A random sampling of patrons at the Farmville Prince Edward Community Library also found mixed reviews.

“And if you want to know the truth, I always told everybody, you know what?” said Debbie Davis of Cullen. “They should have the right to be miserable like the rest of us,” Davis chuckled. “I am not a big social issue person. I’m much more into the other stuff.”

Robert Franklin didn’t like the ruling.

“I’m not from this generation, so I am [of]… the old-fashioned approach to it,” he said.

Franklin sees marriage as a union between a man and a woman. It’s the way he grew up, and the way he understands it from the Bible.

“I think it’s anti-Biblical,” Pisgah Baptist Church minister Earl Wallace said. “And we have a clause in our (church) constitution that states our position on marriage (defining it as one man and one woman in a single exclusive union) which will not probably keep me from going to court if it comes to that ever, but every case that has been decided because someone refused (to marry a gay couple) that has that as part of their belief has prevailed.
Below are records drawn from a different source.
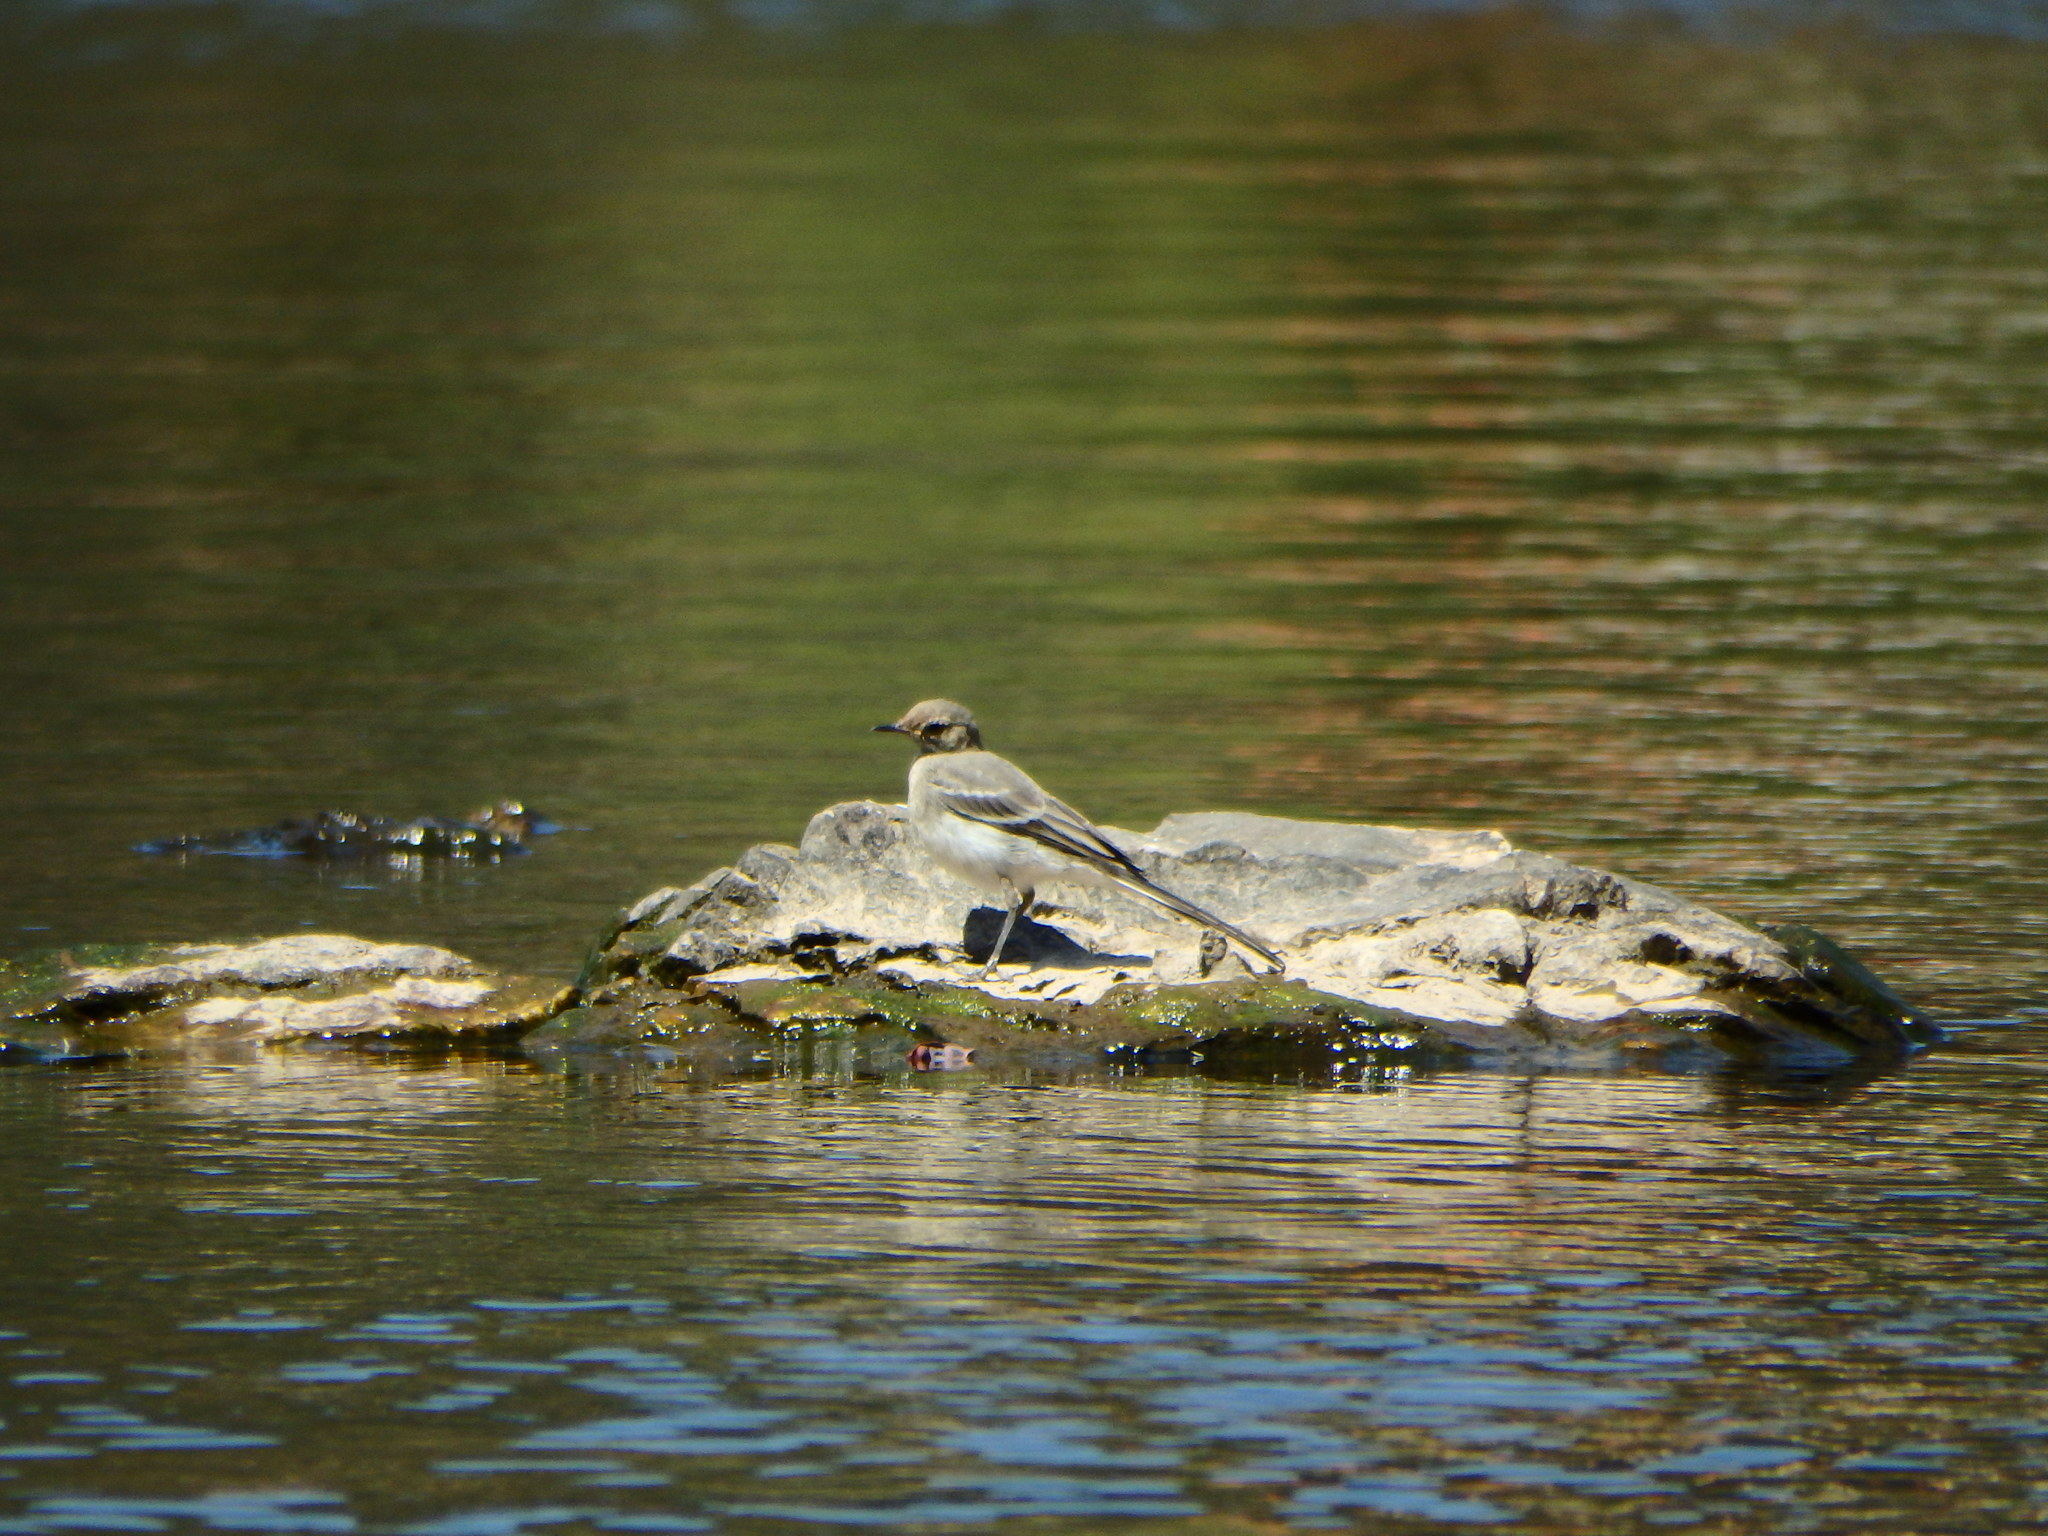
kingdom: Animalia
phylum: Chordata
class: Aves
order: Passeriformes
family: Motacillidae
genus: Motacilla
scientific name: Motacilla alba
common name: White wagtail
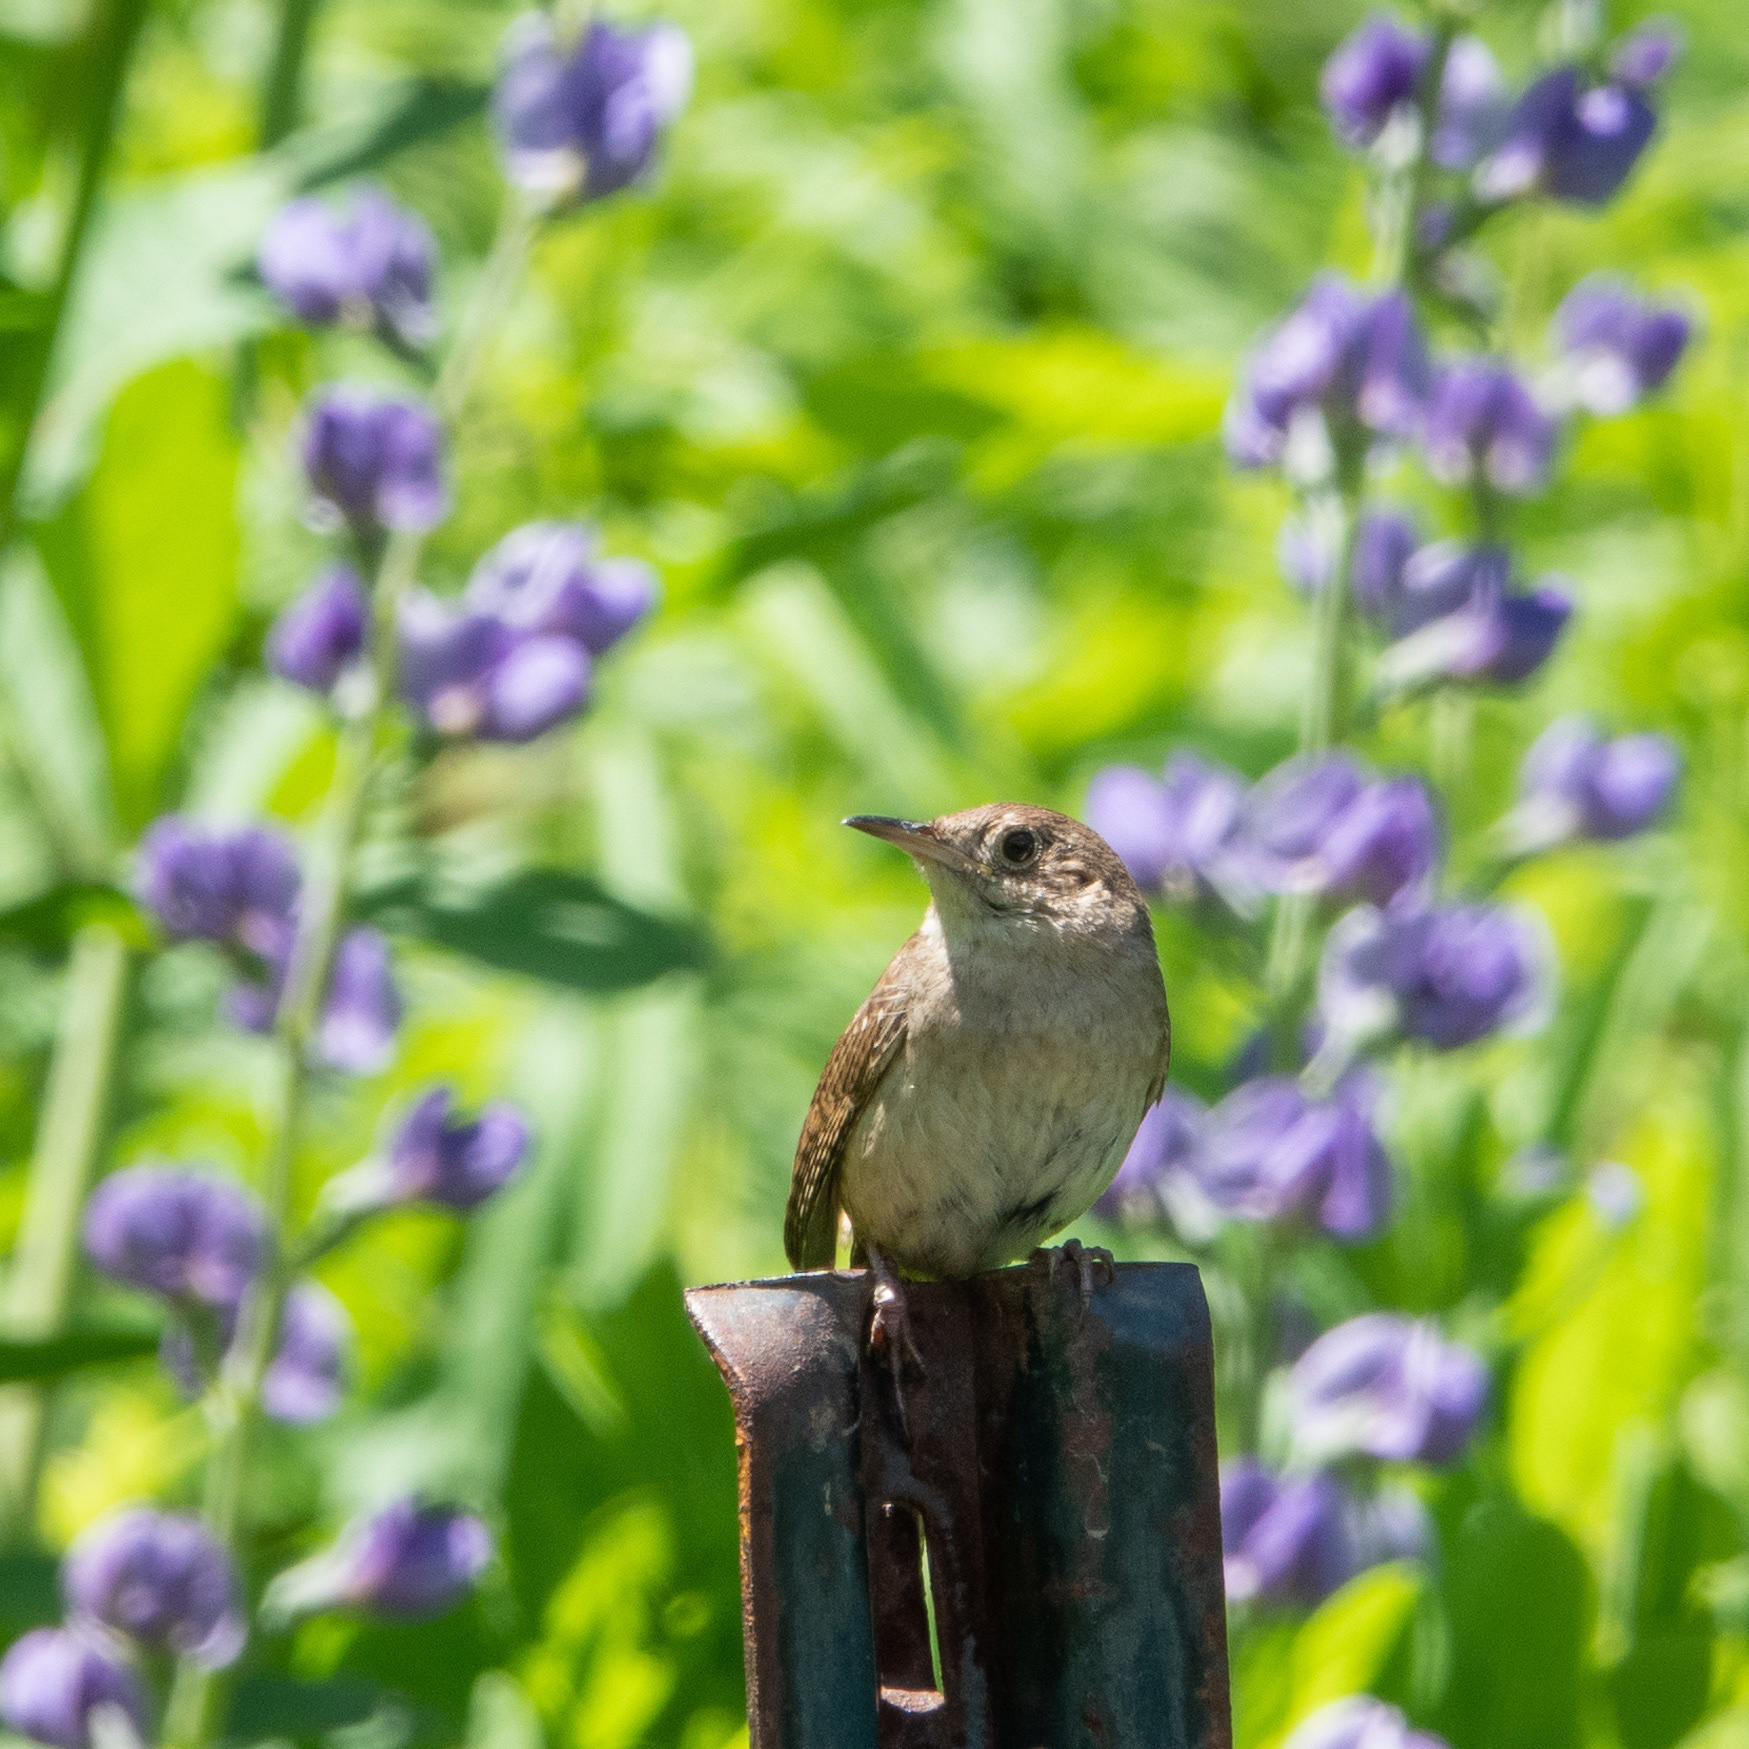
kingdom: Animalia
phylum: Chordata
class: Aves
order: Passeriformes
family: Troglodytidae
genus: Troglodytes
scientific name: Troglodytes aedon
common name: House wren
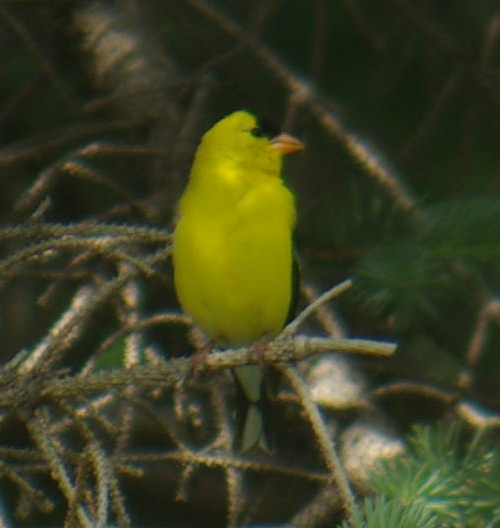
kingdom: Animalia
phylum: Chordata
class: Aves
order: Passeriformes
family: Fringillidae
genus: Spinus
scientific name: Spinus tristis
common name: American goldfinch
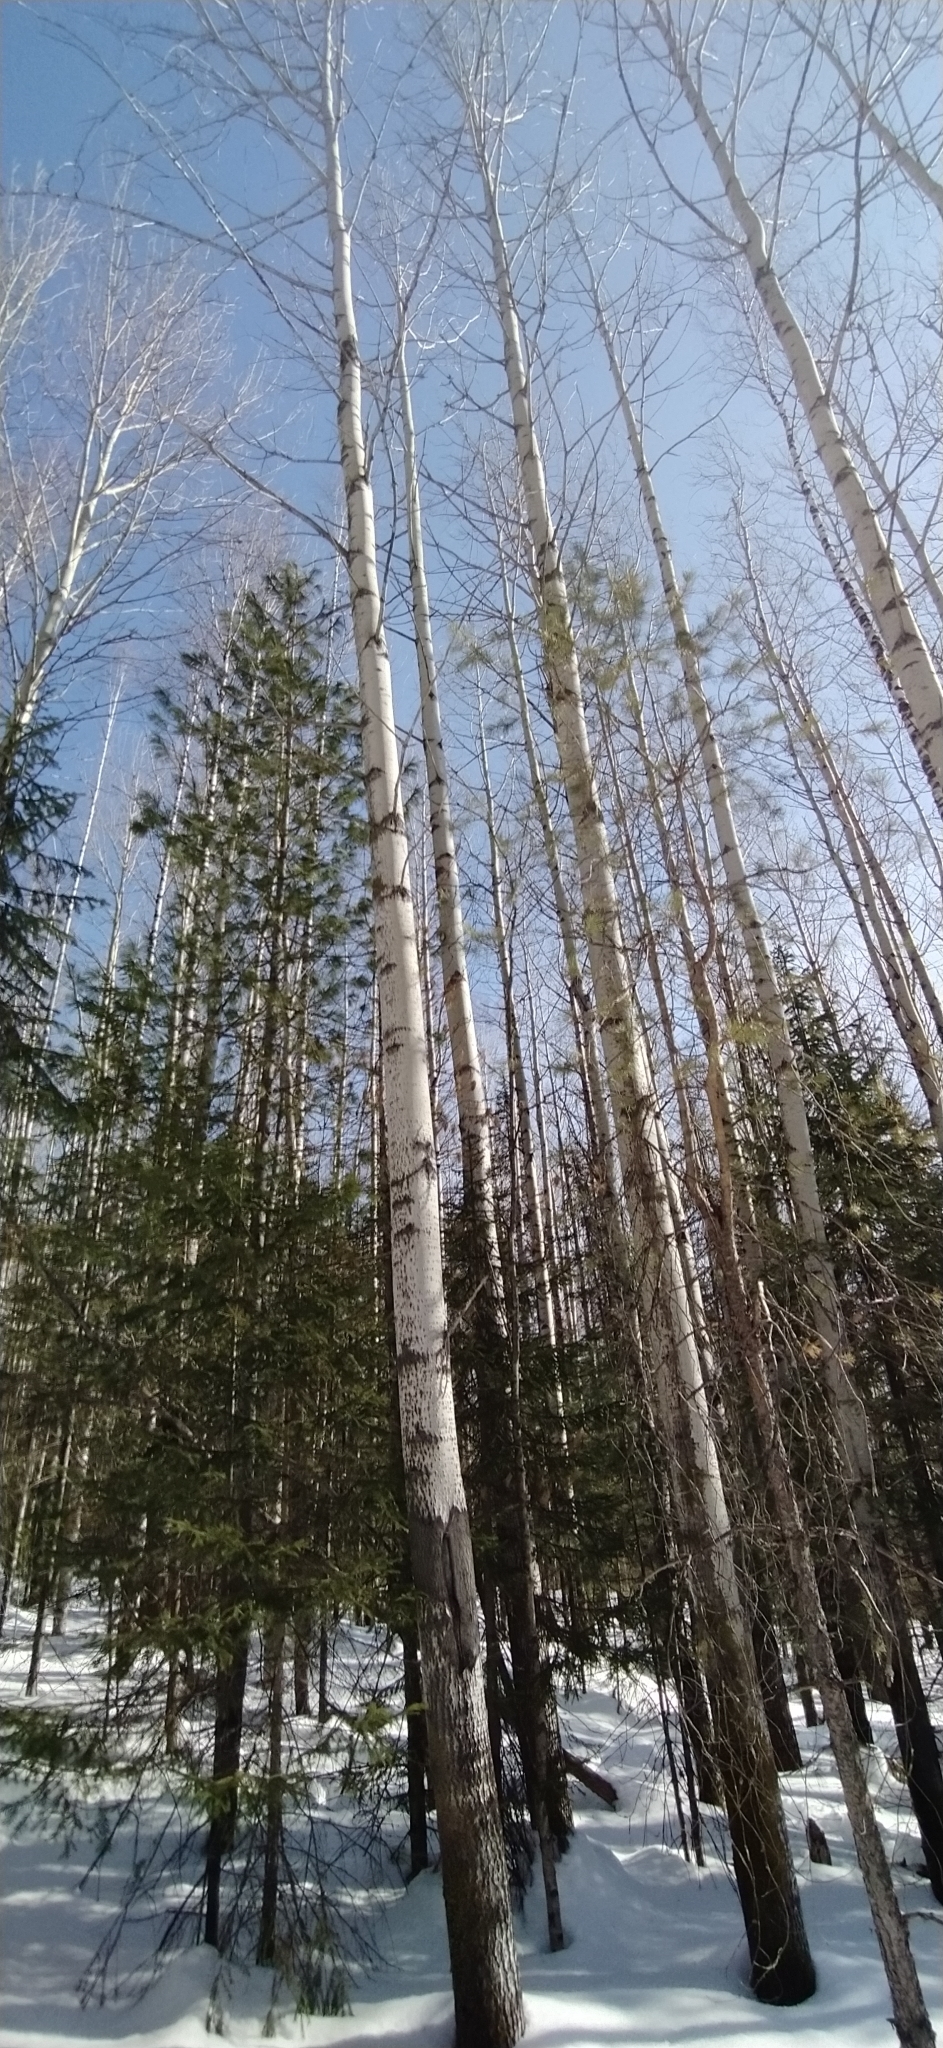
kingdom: Plantae
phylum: Tracheophyta
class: Magnoliopsida
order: Malpighiales
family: Salicaceae
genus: Populus
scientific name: Populus tremula
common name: European aspen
And so that’s why we did that a couple … years ago. I foresaw this coming.”

It is, Wallace said, anti-scriptural, adding that he was going to stay true to the Word “if it means I have to do what I have to do.”

“And if I get sent to PR [Piedmont Regional] Jail, I’ll have an inside ministry since I am the chaplain out there,” he said.

Wallace noted that the church is not anti-gay, that they are to love all folks, adding that they believe anyone can be saved if he is willing to accept Christ.

Retired Presbyterian minister Dr. William Thompson had a different view.

“I will say that I have previously blessed gay and/or lesbian relationships in their home, and I don’t have any problem about doing that,” he said. “My denomination now has recognized same-sex marriage. Up to this point, until they did that, I have said that I would not do that in a church building, but … of course I don’t have a church building now, I’m retired now … and I continue to officiate at a number of weddings and I would certainly do that if anyone asked me.”

Whether the number of same-sex marriages will rise locally will be difficult to track. The Herald checked with the Prince Edward Circuit Court Clerk’s office on the number of same-sex licenses issued since gay marriage was made legal in Virginia last year. There is no requirement to keep such figures, according to the clerk, and the office has not tracked the numbers.

Cumberland’s clerk’s office they have not had any same sex marriage license requests; Buckingham’s clerk’s office reports that they do not track requests.

(Licenses have been issued locally for same sex couples. The Herald reported in our October 29 edition, following the  Supreme Court’s October 6 ruling, that two marriage licenses had been obtained in Prince Edward and one in Buckingham.)